### Текст
━━━
Если рассматривать гроздь винограда издали, то она покажется единым целым. Подойдя ближе, мы увидим отдельные ягоды, которые "упакованы" вместе посредством некоего связующего каркаса. Предположим, что нам повезло и гроздь оказалась спелой. Тогда легким встряхиванием или пощелкиванием ягоды можно обсыпать, то есть сделать их "свободными", не связанными одна с другой. Размяв ягоды (как это делают при производстве вина) или разрушив их оболочки посредством достаточно энергичного соударения (например, пересыпая без должной осторожности из одного ящика в другой), мы убеждаемся, что внутри их имеются косточки, которые плавают в некоей желеобразной среде. Приложив еще большее разрушающее воздействие и воспользовавшись простеньким микроскопом, можно убедиться, что и косточки тоже не представляют собой сплошной и совершенно однородный монолит.
Прошу прощения у читателя за такое легкомысленное вступление к вполне серьезному разговору и хотел бы в этой связи процитировать рано ушедшего из жизни прекрасного поэта и физика Г. И. Копылова:
"Умей вопросы лишь поставить!
Вселенная - она проста ведь!
Порядок строг у ней на дне...
А что сумбур - так он извне..."
Слово "извне" тут, вероятнее всего, подразумевает - в наших головах. При всей своей наивности описанный выше пример уже содержит в себе указание, которое является стержневым для всего, о чем пойдет речь дальше: у нас есть два средства для проникновения в недра вещества - это давление и температура (последняя выступает в нашем примере неявно как энергия соударения частиц-виноградин). Иными словами, чтобы проникнуть в суть вещей, необходимо эти вещи так или иначе разрушить. Вряд ли стоит еще раз подробно рассказывать о том, что при нагревании твердые тела сначала плавятся (при этом атомы "вырываются" из узлов кристаллической решетки), а затем превращаются в газ, в результате чего атомы становятся почти свободными и, стало быть, в принципе, открывается возможность изучать каждый из них по отдельности. При дальнейшем повышении температуры их скорости возрастают, и из-за сильных разрушительных столкновений с них постепенно облетают все электроны и получается так называемая плазма (вот уже и появилось одно нужное нам слово, хотя еще совсем не та плазма, которая нас сейчас интересует). Это происходит при температурах в несколько тысяч градусов. Когда же становится совсем горячо (миллионы градусов, как в недрах Солнца), рассыпаются и сами атомные ядра - остаются лишь протоны, нейтроны и другие "элементарные" частицы; возникает адронная плазма. Но и такая температура - еще "собачий холод" по сравнению с той жарой, в которую нам вскоре предстоит мысленно погрузиться.
━━━
### Исходные данные

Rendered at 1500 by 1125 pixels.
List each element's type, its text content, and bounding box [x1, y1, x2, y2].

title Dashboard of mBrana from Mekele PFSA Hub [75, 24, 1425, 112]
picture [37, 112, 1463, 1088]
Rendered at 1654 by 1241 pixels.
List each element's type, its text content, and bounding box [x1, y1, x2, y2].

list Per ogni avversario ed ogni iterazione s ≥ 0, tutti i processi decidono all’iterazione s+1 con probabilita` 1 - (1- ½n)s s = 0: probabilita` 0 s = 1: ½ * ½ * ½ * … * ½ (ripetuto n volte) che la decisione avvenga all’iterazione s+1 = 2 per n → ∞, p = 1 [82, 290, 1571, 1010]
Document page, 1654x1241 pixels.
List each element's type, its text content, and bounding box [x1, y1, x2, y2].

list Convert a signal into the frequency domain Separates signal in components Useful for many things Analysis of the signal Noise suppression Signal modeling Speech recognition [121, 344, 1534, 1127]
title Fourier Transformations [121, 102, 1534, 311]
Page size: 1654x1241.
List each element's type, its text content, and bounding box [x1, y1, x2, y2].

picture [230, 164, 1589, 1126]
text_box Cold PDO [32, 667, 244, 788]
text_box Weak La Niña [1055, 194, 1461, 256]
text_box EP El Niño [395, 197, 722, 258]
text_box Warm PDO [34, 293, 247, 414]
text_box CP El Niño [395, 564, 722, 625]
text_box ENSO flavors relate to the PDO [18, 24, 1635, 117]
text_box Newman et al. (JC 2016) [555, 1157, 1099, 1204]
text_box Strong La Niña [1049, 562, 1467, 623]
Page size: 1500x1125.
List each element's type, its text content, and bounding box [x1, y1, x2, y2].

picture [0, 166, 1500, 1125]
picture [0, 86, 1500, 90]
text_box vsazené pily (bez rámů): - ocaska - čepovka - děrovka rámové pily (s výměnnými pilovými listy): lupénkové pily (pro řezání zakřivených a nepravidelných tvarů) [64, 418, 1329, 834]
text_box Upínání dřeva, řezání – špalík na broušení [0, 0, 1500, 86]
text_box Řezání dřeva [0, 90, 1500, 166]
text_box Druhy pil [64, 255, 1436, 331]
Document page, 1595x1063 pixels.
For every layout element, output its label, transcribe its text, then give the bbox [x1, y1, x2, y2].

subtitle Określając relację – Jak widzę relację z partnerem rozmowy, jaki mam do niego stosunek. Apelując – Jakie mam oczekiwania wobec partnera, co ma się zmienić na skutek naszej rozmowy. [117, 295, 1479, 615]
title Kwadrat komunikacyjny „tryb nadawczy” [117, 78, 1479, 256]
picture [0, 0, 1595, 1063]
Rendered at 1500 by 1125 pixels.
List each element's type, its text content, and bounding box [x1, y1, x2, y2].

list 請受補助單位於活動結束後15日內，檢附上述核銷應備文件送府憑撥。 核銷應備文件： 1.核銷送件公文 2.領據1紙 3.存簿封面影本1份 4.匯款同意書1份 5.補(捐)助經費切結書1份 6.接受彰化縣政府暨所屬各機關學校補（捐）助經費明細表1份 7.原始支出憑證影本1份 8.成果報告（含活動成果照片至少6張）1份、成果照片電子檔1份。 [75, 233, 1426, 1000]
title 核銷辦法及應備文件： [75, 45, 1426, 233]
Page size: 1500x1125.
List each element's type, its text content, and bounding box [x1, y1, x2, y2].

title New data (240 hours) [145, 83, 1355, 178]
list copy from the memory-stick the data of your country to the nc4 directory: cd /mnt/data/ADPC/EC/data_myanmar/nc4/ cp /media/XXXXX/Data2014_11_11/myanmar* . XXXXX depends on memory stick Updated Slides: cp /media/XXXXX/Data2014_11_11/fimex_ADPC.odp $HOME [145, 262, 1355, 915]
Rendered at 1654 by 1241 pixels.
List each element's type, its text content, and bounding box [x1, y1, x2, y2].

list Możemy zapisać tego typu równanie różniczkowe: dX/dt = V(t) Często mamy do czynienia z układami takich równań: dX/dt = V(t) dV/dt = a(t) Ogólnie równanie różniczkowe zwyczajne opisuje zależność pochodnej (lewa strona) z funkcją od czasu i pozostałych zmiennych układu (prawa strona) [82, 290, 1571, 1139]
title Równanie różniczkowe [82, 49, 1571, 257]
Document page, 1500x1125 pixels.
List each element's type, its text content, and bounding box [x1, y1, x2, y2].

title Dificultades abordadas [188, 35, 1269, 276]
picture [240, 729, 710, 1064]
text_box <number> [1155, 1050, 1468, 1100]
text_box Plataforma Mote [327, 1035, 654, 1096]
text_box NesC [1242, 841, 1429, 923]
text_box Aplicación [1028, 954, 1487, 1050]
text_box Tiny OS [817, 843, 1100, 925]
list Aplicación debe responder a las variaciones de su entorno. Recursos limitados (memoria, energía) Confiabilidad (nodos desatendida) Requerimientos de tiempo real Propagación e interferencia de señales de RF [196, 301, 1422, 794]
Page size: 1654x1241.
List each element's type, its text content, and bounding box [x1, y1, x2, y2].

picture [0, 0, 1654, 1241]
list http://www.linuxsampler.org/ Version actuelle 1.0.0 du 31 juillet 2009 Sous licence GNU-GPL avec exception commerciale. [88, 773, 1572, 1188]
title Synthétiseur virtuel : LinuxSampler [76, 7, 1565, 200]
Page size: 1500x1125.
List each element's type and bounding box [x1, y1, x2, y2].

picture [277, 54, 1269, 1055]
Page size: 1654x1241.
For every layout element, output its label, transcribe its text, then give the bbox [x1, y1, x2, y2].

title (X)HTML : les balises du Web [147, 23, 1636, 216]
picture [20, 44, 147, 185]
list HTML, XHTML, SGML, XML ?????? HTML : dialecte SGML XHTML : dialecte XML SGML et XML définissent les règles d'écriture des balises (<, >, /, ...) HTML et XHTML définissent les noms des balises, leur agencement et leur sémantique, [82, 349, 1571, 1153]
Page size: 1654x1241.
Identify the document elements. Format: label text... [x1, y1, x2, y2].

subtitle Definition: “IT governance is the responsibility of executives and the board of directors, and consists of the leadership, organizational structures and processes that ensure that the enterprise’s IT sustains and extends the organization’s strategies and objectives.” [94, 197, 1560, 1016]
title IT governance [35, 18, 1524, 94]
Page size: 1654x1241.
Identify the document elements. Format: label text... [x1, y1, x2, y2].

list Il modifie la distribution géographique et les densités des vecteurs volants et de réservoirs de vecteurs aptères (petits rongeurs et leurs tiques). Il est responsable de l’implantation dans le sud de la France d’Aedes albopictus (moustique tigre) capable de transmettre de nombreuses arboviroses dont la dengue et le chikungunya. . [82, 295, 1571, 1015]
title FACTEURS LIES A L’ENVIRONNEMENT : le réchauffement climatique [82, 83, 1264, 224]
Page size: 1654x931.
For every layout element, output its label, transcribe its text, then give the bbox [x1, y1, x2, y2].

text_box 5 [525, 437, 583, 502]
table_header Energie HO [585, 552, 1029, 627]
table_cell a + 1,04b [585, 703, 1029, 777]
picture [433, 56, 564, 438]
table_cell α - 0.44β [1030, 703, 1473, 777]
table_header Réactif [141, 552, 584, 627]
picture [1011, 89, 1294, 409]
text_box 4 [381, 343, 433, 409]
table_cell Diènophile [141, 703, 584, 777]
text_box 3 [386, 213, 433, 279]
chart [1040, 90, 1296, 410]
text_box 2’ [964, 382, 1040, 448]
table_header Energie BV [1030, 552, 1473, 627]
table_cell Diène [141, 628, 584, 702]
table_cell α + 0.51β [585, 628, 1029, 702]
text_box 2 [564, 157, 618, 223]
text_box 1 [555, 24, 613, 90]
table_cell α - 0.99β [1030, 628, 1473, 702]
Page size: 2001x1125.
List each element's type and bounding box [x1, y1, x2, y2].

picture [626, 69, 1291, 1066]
━━━
### Задания
1. Оформи листинг от его начала до строки с «picture [37, 112, 1463, 1088]» включительно как CSV из двух столбцов, «запрос» и «ответ». На каждую пару запроса и ответа отведи одну строку, каждое поле заключи в кавычки, а переносы строк внутри полей замени пробелами.
2. Подхвати текст о разрушении вещества нагреванием и продолжи его сразу после последнего предложения.

### Ответы
1.
запрос,ответ
"Rendered at 1500 by 1125 pixels. List each element's type, its text content, and bounding box [x1, y1, x2, y2].","title Dashboard of mBrana from Mekele PFSA Hub [75, 24, 1425, 112] picture [37, 112, 1463, 1088]"

2.
Менее очевидно, но тоже верно и то, что все перечисленные выше метаморфозы материи могут быть достигнуты и без повышения ее температуры, а посредством сжатия. Дело в том, что расхожие и общепринятые положения о несжимаемости кристаллов и жидкостей применимы только к весьма ограниченной области давлений, с которыми мы обычно имеем дело. По существу, всегда подразумевается: "несжимаемы по сравнению с легко сжимаемыми газами", что уже совсем верно. В действительности они еще как сжимаемы, но только не обычными прессами - необходимо значительно большая сила сжатия. Такая компрессия может быть достигнута в ударном (кратковремен ном) режиме - примером тому служит водородная бомба: в результате взрыва оболочки (атомной бомбы) происходит такое сжатие ее дейтериево-тритиевой "начинки", что запускается термоядерная реакция. Но наиболее надежное средство для достижения этой цели - могучие силы гравитационного притяжения, которые реализуются в таких плотных космических объектах, как, скажем, белые и черные карлики или нейтронные звезды. Ну и, конечно же, всего этого можно добиться совокупным воздействием давления и температуры - так чаще всего и бывает.
Все сказанное относится и к тому очень специфическому состоянию вещества, которое, по всей вероятности, возникает при еще более высоких температурах и давлениях (речь о нем пойдет ниже). Но прежде чем перейти непосредственно к этой теме, мы хотели бы обсудить более общий вопрос, обязательно возникающий у прагматически настроенного читателя, да и не только у него: кому и зачем все это нужно? Такой вопрос уже много раз адресовался исследователям в области фундаментальной науки - от "чистой" математики до теории электричества и ядерной физики, - и каждый раз ответ был один и тот же: сейчас не знаем, но уверены, что эти исследования найдут широкое практическое применение. Так всегда и получалось. Справедливости ради стоит отметить, что в истории с ядерной физикой даже многие выдающиеся ученые поначалу были уверены в обратном. Что из этого получилось, мы теперь знаем. Но у проблемы есть и другой аспект. Вряд ли кто-нибудь рискнет сейчас настаивать на том, что астрофизика (наука о строении и свойствах звезд и далекого космоса) и тесно связанная с ней космология (наука о возникновении и эволюции Вселенной) станут использоваться столь же явно в обозримом будущем (другое дело, геометрическая астрономия - та хотя бы нужна для навигации). А коли так, то "нам ли, брошенным в пространстве, обреченным умереть" тратить впустую свою драгоценную и невосполнимую жизнь на всю эту заумь? И тем не менее неослабевающий интерес, проявляемый к подобному кругу вопросов со стороны не только ученых, но и огромного числа просто любознательных людей, ощущающих себя каким-то образом причастными ко всем этим "фантасмогориям", несомненно показывает, что не хлебом единым жив человек и что на то он и homo sapience, чтобы время от времени смотреть на звезды и думать о них (правда, длительное созерцание этих загадочных и манящих точек приводит подчас и к таким непостижимым извращениям, как астрология, - см. "Наука и жизнь" №№ 11, 12, 2000 г.). Кварк-глюонная плазма, к рассказу о которой мы сейчас приступаем, принадлежит, думается, к тому же кругу явлений природы.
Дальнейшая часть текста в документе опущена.